When the plaintiff acquired her title on May 7, 1940, there was a brick building on land of the defendant abutting upon the third parcel. In May of 1940, the building was leased to The Great Atlantic and Pacific Tea Company, and by agreement with it the defendant employed one Ducharme, a mason, to build two brick extensions to the buildings, one of which encroached upon the third parcel and is the structure complained of by the plaintiff. The extension in question is eight by eighteen feet in dimensions and is located on the third parcel. No complaint is made by the plaintiff as to the other extension of the defendant's building, since it does not encroach upon the right of way. There was evidence that, during the course of construction of the extensions in question, steel girders and other building materials were placed on the plaintiff's property (vacant land), and that her counsel wrote to the defendant on May 27, 1940, notifying him to remove them and not to use her premises for any purpose. No reference was made in this letter to her right of way, and no further communication was had by her with the defendant prior to the bringing of the present suit on July 30, 1940. The testimony was conflicting with respect to whether work had been started on the encroaching structure when the letter,above referred to, was sent to the defendant. The plaintiff testified that at that time the construction of the structure complained of had not been begun, but there was evidence tending to show that on that date the outside of that structure had been completed. There was evidence that, before the work on the structure in question began, there had been loading platforms, stairways and hatchways extending some four or five feet into the third parcel but this was permissible under the terms of the conveyance by the Enrights.

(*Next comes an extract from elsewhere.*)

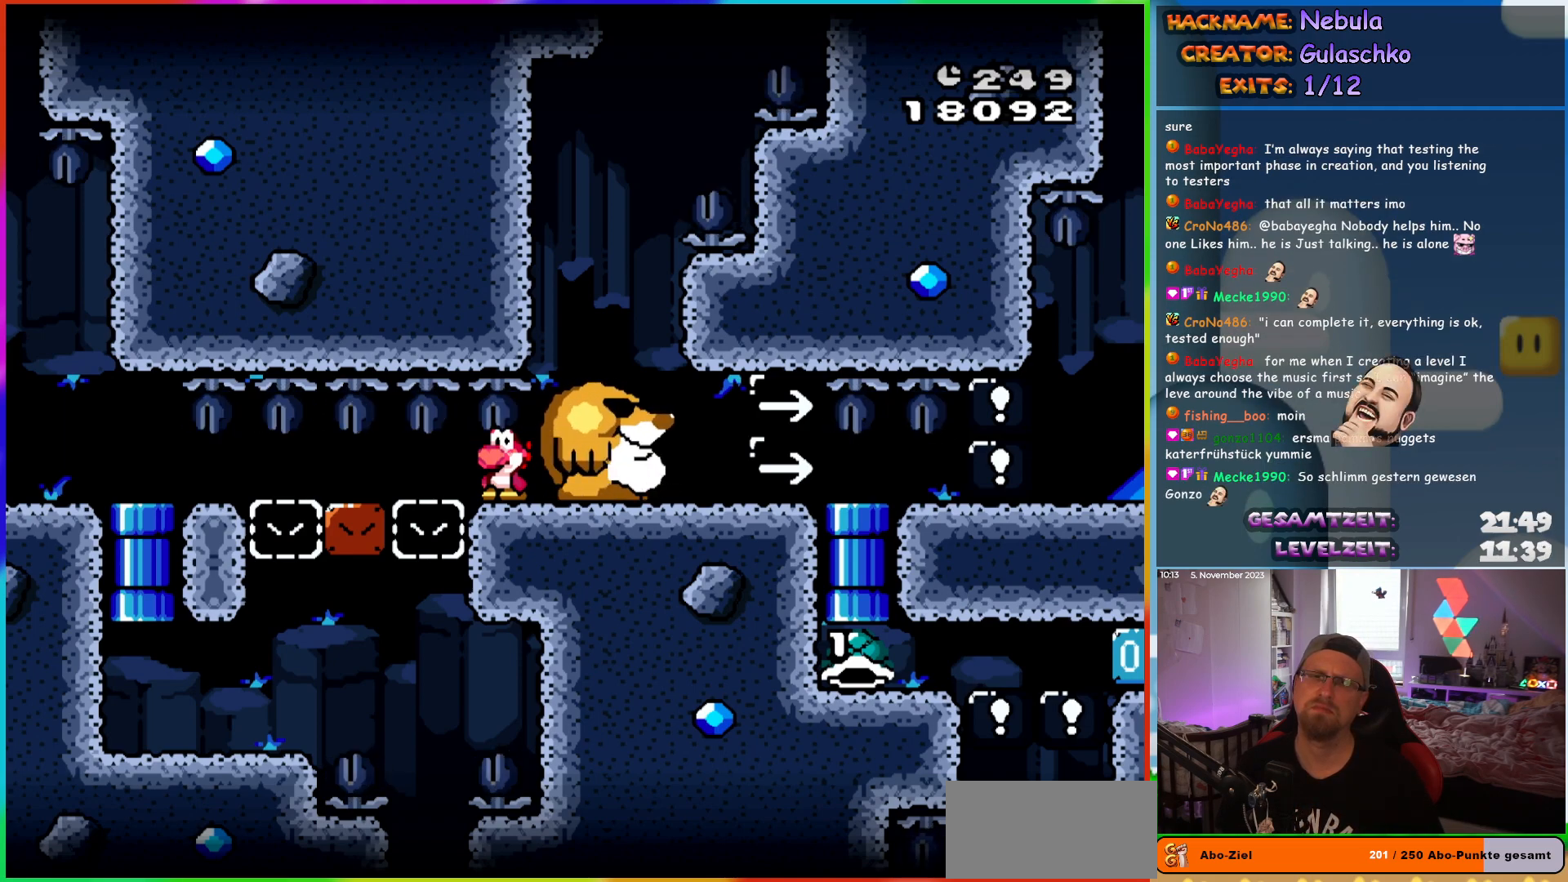
{"buttons": ["DPAD_LEFT"], "events": []}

There was evidence that a gasoline and service station had been operated formerly on the plaintiff's land, and that trucks had made use of the right of way over the third parcel, but seldom over that portion where the structure complained of stands. The evidence was conflicting as to the value of the plaintiff's land both with and without the structure in question. The plaintiff testified that she intended to erect stores and apartments on her land, and that the structure in question would block off the rearentraces to one of the stores and apartments in the proposed building. The judge found that, although the plaintiff was not making any present valuable use of the right of way, it was a valuable adjunct and might well constitute a valuable selling point in connection with possible uses to which the plaintiff's property might be put.

The judge stated in his findings that the plaintiff had a right of way over the...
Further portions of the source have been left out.